*PROBLEM REQUIREMENTS*:
Reproduce everything from the start of the records down to the line containing "The value of Gas" (include both ends) and change nothing.

--- PROVIDED MATERIAL ---

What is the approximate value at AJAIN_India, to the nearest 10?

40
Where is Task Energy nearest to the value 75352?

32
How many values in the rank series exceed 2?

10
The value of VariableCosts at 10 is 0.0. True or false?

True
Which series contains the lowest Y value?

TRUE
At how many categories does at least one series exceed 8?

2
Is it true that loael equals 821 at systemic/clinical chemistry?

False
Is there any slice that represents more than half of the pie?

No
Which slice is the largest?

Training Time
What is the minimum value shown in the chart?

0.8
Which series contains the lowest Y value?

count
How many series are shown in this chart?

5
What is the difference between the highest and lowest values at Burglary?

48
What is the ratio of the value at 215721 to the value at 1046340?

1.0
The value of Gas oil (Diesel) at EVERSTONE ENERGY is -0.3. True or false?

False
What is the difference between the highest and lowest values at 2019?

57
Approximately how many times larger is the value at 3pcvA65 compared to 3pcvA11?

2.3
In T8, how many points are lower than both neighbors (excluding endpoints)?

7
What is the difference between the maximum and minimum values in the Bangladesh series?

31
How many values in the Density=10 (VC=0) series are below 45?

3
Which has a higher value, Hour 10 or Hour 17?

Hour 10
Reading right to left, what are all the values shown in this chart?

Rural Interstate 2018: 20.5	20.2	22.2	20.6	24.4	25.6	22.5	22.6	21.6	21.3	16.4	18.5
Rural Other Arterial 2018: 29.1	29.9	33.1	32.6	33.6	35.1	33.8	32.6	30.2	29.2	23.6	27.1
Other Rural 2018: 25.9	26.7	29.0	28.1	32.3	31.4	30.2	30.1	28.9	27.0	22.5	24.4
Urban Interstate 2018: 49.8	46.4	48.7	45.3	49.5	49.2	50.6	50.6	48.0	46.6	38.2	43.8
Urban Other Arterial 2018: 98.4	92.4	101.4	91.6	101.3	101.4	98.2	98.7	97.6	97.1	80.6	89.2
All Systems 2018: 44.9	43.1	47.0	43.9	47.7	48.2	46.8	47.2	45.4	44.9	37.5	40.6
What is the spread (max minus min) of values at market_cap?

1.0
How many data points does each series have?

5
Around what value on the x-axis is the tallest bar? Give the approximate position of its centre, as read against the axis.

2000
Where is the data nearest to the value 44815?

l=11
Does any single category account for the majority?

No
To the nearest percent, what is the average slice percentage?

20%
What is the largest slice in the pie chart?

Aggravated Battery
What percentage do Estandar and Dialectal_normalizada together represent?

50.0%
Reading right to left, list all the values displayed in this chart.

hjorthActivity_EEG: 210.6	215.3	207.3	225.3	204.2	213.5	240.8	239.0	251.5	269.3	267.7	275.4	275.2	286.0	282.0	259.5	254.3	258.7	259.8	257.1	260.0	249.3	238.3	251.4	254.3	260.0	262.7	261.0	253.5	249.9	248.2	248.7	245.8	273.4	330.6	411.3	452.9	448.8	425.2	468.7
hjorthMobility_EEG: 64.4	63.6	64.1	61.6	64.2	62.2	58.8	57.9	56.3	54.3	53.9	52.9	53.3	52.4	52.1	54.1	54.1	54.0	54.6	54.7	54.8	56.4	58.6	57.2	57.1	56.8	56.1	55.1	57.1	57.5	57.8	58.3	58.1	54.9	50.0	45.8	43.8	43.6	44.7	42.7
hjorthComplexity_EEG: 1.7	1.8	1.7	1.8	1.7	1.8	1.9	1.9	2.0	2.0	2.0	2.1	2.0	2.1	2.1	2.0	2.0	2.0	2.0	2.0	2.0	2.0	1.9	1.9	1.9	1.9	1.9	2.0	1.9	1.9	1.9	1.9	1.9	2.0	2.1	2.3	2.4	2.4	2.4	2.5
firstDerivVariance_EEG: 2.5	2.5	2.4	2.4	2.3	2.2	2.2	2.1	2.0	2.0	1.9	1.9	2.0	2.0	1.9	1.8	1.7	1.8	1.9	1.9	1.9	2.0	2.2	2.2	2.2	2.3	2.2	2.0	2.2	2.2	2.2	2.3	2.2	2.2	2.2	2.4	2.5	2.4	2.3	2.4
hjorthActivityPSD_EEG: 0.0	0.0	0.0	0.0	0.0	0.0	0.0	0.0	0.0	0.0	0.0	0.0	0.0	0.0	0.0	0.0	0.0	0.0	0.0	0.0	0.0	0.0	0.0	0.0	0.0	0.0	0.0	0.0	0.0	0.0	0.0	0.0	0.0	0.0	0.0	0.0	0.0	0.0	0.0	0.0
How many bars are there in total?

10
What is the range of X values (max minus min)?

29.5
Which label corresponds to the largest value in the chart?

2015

---

*EXPECTED OUTPUT*:
What is the approximate value at AJAIN_India, to the nearest 10?

40
Where is Task Energy nearest to the value 75352?

32
How many values in the rank series exceed 2?

10
The value of VariableCosts at 10 is 0.0. True or false?

True
Which series contains the lowest Y value?

TRUE
At how many categories does at least one series exceed 8?

2
Is it true that loael equals 821 at systemic/clinical chemistry?

False
Is there any slice that represents more than half of the pie?

No
Which slice is the largest?

Training Time
What is the minimum value shown in the chart?

0.8
Which series contains the lowest Y value?

count
How many series are shown in this chart?

5
What is the difference between the highest and lowest values at Burglary?

48
What is the ratio of the value at 215721 to the value at 1046340?

1.0
The value of Gas oil (Diesel) at EVERSTONE ENERGY is -0.3. True or false?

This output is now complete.